== Provided records

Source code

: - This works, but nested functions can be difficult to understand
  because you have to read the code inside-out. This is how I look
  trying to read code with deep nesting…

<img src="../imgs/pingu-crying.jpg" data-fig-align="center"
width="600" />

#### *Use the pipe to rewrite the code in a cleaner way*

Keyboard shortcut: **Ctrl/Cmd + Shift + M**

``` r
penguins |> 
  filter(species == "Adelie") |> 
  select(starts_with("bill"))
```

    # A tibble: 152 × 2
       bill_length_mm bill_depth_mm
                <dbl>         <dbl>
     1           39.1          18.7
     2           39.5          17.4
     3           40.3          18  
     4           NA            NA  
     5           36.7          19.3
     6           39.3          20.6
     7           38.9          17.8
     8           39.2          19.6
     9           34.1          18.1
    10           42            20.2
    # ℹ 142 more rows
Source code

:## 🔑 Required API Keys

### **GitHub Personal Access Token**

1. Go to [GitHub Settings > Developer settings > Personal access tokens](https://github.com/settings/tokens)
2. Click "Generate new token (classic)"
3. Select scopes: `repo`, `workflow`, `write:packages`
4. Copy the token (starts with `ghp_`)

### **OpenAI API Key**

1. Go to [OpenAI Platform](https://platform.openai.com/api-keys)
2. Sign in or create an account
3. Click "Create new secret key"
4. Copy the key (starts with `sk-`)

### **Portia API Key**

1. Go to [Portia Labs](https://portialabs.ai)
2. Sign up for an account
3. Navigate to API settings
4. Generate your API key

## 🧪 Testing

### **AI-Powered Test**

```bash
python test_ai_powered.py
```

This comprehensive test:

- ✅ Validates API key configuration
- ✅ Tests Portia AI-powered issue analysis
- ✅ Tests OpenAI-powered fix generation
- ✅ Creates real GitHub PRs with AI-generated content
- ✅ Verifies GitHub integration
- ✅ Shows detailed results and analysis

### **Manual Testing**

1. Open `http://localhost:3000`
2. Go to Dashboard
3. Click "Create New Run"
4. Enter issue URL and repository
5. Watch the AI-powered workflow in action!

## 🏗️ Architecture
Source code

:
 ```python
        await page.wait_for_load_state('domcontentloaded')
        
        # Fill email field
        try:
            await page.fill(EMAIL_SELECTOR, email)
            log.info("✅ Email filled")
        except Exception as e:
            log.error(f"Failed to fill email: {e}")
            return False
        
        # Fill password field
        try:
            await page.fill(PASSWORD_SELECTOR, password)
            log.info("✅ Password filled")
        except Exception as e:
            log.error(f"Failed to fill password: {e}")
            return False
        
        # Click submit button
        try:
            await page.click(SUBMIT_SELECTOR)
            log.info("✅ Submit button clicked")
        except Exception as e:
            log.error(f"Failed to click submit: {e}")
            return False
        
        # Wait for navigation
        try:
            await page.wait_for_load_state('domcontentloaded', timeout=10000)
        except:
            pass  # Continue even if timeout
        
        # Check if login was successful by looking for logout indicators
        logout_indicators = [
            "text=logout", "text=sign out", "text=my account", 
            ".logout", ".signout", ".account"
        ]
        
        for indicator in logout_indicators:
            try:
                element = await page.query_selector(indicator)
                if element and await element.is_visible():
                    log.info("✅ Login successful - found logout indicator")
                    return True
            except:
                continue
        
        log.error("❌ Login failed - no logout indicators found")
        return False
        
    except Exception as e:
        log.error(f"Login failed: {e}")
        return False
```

====

## [Assignment]
Copy out the data shown above without altering anything.

## [Answer area]
Source code

: - This works, but nested functions can be difficult to understand
  because you have to read the code inside-out. This is how I look
  trying to read code with deep nesting…

<img src="../imgs/pingu-crying.jpg" data-fig-align="center"
width="600" />

#### *Use the pipe to rewrite the code in a cleaner way*

Keyboard shortcut: **Ctrl/Cmd + Shift + M**

``` r
penguins |> 
  filter(species == "Adelie") |> 
  select(starts_with("bill"))
```

    # A tibble: 152 × 2
       bill_length_mm bill_depth_mm
                <dbl>         <dbl>
     1           39.1          18.7
     2           39.5          17.4
     3           40.3          18  
     4           NA            NA  
     5           36.7          19.3
     6           39.3          20.6
     7           38.9          17.8
     8           39.2          19.6
     9           34.1          18.1
    10           42            20.2
    # ℹ 142 more rows
Source code

:## 🔑 Required API Keys

### **GitHub Personal Access Token**

1. Go to [GitHub Settings > Developer settings > Personal access tokens](https://github.com/settings/tokens)
2. Click "Generate new token (classic)"
3. Select scopes: `repo`, `workflow`, `write:packages`
4. Copy the token (starts with `ghp_`)

### **OpenAI API Key**

1. Go to [OpenAI Platform](https://platform.openai.com/api-keys)
2. Sign in or create an account
3. Click "Create new secret key"
4. Copy the key (starts with `sk-`)

### **Portia API Key**

1. Go to [Portia Labs](https://portialabs.ai)
2. Sign up for an account
3. Navigate to API settings
4. Generate your API key

## 🧪 Testing

### **AI-Powered Test**

```bash
python test_ai_powered.py
```

This comprehensive test:

- ✅ Validates API key configuration
- ✅ Tests Portia AI-powered issue analysis
- ✅ Tests OpenAI-powered fix generation
- ✅ Creates real GitHub PRs with AI-generated content
- ✅ Verifies GitHub integration
- ✅ Shows detailed results and analysis

### **Manual Testing**

1. Open `http://localhost:3000`
2. Go to Dashboard
3. Click "Create New Run"
4. Enter issue URL and repository
5. Watch the AI-powered workflow in action!

## 🏗️ Architecture
Source code

:
 ```python
        await page.wait_for_load_state('domcontentloaded')
        
        # Fill email field
        try:
            await page.fill(EMAIL_SELECTOR, email)
            log.info("✅ Email filled")
        except Exception as e:
            log.error(f"Failed to fill email: {e}")
            return False
        
        # Fill password field
        try:
            await page.fill(PASSWORD_SELECTOR, password)
            log.info("✅ Password filled")
        except Exception as e:
            log.error(f"Failed to fill password: {e}")
            return False
        
        # Click submit button
        try:
            await page.click(SUBMIT_SELECTOR)
            log.info("✅ Submit button clicked")
        except Exception as e:
            log.error(f"Failed to click submit: {e}")
            return False
        
        # Wait for navigation
        try:
            await page.wait_for_load_state('domcontentloaded', timeout=10000)
        except:
            pass  # Continue even if timeout
        
        # Check if login was successful by looking for logout indicators
        logout_indicators = [
            "text=logout", "text=sign out", "text=my account", 
            ".logout", ".signout", ".account"
        ]
        
        for indicator in logout_indicators:
            try:
                element = await page.query_selector(indicator)
                if element and await element.is_visible():
                    log.info("✅ Login successful - found logout indicator")
                    return True
            except:
                continue
        
        log.error("❌ Login failed - no logout indicators found")
        return False
        
    except Exception as e:
        log.error(f"Login failed: {e}")
        return False
```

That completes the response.